Todo ello para darse cuenta de su suerte en cuanto llegan a su destino. Engrosar el subproletariado de jornaleros que se desplazan cíclicamente por todo el territorio siguiendo las cosechas, para que sólo obtengan trabajo unos pocos. Naturalmente, esta sobreabundancia de mano de obra hace que los salarios puedan mantenerse a niveles muy bajos. Esto provoca que las grandes compañías conserveras y otros latifundistas, que controlan todo el proceso de recogida y producción, pueden lograr el hundimiento de los pequeños agricultores que, a su vez, se verán convertidos en jornaleros tras perder sus tierras. Eso no es todo; los emigrantes sufren todo tipo de abusos, empezando por el desprecio de gran parte de la población, quienes despectivamente les llaman «oakies» -aludiendo a su estado de procedencia-, y que sólo ve en ellos a sucios e indeseables llegados para hundir los salarios. Siempre son sospechosos de ser agitadores políticos; repetidas veces son tachados de «rojos», en una época en la que el miedo a la revolución soviética todavía persistía. A pesar de este cuadro tan desolador, este libro constituye un un gran fresco de la Norteamérica agrícola de la Gran Depresión, con momentos verdaderamente poéticos al fundirse el paisaje con las vicisitudes de la familia Joad, cuyo protagonismo se va diluyendo en una solidaridad universal de los desposeídos, remarcablemente expresada a través del personaje Casy, predicador que deja los hábitos por el activismo sindical en una toma de conciencia paralela a la gran migración.

Tanto este libro, una verdadera epopeya popular, como su magnífica adaptación cinematográfica de 1940 –dirigida por John Ford y con Henry Fonda y John Carradine entre otros- han sido menospreciados por cierta crítica, que lo ha calificado de demagógico, sentimentaloide y lacrimógeno. Según la opinión del que esto escribe, nada más lejos de la realidad. Frecuentemente encontramos estos calificativos despectivos, más la acusación de irrealidad, aplicados a obras que retratan una toma de conciencia, o bien la solidaridad de los pobres.
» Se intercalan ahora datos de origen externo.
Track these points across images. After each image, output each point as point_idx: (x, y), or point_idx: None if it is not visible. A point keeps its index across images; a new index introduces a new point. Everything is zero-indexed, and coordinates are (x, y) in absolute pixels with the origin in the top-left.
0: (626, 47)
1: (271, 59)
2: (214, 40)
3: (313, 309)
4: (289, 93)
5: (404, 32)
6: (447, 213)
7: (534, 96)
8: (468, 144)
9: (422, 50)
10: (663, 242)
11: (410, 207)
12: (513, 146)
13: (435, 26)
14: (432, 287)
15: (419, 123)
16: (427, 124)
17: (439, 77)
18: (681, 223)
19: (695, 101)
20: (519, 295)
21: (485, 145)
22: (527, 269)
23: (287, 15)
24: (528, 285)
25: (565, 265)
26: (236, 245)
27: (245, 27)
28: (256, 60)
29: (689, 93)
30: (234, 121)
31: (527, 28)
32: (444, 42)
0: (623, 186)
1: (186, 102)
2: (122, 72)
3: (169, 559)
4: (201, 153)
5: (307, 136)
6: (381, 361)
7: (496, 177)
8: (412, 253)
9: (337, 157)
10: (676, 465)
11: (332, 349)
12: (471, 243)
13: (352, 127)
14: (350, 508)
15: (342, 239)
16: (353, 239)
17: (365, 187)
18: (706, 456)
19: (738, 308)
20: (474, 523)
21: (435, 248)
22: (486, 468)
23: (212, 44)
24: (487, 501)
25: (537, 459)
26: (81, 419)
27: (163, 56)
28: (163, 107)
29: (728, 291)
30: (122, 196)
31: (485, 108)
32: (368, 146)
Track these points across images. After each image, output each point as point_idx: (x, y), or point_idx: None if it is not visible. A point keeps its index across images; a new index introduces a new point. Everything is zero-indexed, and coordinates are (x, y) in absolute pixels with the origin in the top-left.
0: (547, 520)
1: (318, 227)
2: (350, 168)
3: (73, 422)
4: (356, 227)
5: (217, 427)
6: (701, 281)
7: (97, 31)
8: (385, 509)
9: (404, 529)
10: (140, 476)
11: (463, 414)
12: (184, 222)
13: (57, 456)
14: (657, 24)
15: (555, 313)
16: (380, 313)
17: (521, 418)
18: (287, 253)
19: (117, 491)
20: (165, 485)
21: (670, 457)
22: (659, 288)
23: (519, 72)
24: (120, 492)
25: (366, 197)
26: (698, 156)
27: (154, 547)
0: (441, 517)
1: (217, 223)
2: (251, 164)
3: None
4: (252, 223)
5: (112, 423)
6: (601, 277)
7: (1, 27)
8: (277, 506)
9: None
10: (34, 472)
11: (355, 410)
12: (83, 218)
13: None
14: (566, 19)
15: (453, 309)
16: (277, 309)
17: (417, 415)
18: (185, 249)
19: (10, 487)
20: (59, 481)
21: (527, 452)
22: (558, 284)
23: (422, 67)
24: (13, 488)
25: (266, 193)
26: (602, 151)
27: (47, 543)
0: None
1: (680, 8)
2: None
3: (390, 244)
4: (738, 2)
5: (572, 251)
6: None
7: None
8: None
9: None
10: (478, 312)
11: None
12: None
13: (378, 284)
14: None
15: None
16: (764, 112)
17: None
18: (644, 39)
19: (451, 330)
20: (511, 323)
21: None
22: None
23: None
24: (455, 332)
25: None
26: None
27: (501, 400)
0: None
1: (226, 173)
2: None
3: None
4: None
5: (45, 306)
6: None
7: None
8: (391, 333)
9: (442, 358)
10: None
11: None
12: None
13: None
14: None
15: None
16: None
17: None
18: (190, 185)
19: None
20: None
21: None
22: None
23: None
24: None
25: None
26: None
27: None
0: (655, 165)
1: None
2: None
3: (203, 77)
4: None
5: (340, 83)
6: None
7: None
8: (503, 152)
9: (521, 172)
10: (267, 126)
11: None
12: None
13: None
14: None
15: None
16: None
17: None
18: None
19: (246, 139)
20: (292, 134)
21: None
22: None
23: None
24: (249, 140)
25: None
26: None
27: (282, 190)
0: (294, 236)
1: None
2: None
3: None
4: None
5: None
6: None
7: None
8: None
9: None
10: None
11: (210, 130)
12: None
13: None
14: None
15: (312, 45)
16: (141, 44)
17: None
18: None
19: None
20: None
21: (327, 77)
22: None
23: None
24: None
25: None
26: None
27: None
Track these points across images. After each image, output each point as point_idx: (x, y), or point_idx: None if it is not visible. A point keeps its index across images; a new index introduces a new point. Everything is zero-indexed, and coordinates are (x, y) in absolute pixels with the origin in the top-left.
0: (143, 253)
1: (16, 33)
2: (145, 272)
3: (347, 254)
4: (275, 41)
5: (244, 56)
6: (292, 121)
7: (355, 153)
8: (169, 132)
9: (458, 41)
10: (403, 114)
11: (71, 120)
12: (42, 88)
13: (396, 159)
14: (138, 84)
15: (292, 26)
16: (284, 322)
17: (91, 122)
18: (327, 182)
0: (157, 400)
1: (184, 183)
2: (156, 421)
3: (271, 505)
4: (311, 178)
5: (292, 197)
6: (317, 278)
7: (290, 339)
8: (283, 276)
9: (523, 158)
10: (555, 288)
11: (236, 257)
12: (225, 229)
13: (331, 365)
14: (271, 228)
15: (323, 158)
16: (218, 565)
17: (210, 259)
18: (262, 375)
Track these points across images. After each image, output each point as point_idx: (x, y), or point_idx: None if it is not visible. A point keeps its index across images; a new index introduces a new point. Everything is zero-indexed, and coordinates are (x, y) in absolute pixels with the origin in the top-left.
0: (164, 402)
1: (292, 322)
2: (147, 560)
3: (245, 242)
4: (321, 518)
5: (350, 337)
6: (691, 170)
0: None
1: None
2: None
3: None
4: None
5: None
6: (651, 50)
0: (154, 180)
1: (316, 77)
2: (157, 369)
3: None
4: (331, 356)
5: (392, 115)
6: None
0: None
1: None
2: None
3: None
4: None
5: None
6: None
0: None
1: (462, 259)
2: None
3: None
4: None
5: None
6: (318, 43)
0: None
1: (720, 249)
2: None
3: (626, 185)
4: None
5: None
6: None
Los mismos adjetivos podemos encontrarlos aplicados a las películas de Frank Capra que, en un registro muy diferente, también reflejan la miseria y la grandeza de los años treinta del siglo XX. ¿Acaso son mucho más ajustados a nuestra realidad diálogos que oímos en multitud de películas, del tipo «¡Vende las acciones Joe, vamos a hundirles…!»? Y como toda la realidad, el final de este libro no puede ser más abierto. Sin embargo, a pesar de la actuación de las fuerzas reaccionarias, y de ciertos poderes fácticos, la situación de estos temporeros, y de muchos desposeídos, tuvo también sus apoyos, incluso dentro de la Administración Demócrata de Roosevelt. Recordemos que la Gran Depresión fue atajada, en parte, gracias a políticas decididas e intervencionistas en lo económico. Como dice un personaje de nuestro libro –cito libremente- «Cuando un campesino no necesita a sus bestias para arar no las deja morir de hambre, sino que las cuida para cuando vuelva a necesitarlas. ¿Por qué nos tratan peor que a caballos?»

Maximiliano Bernabé Guerrero. Toledo.
Redactor, El Inconformista Digital.

Incorporación – Redacción. Barcelona, 8 Octubre 2004.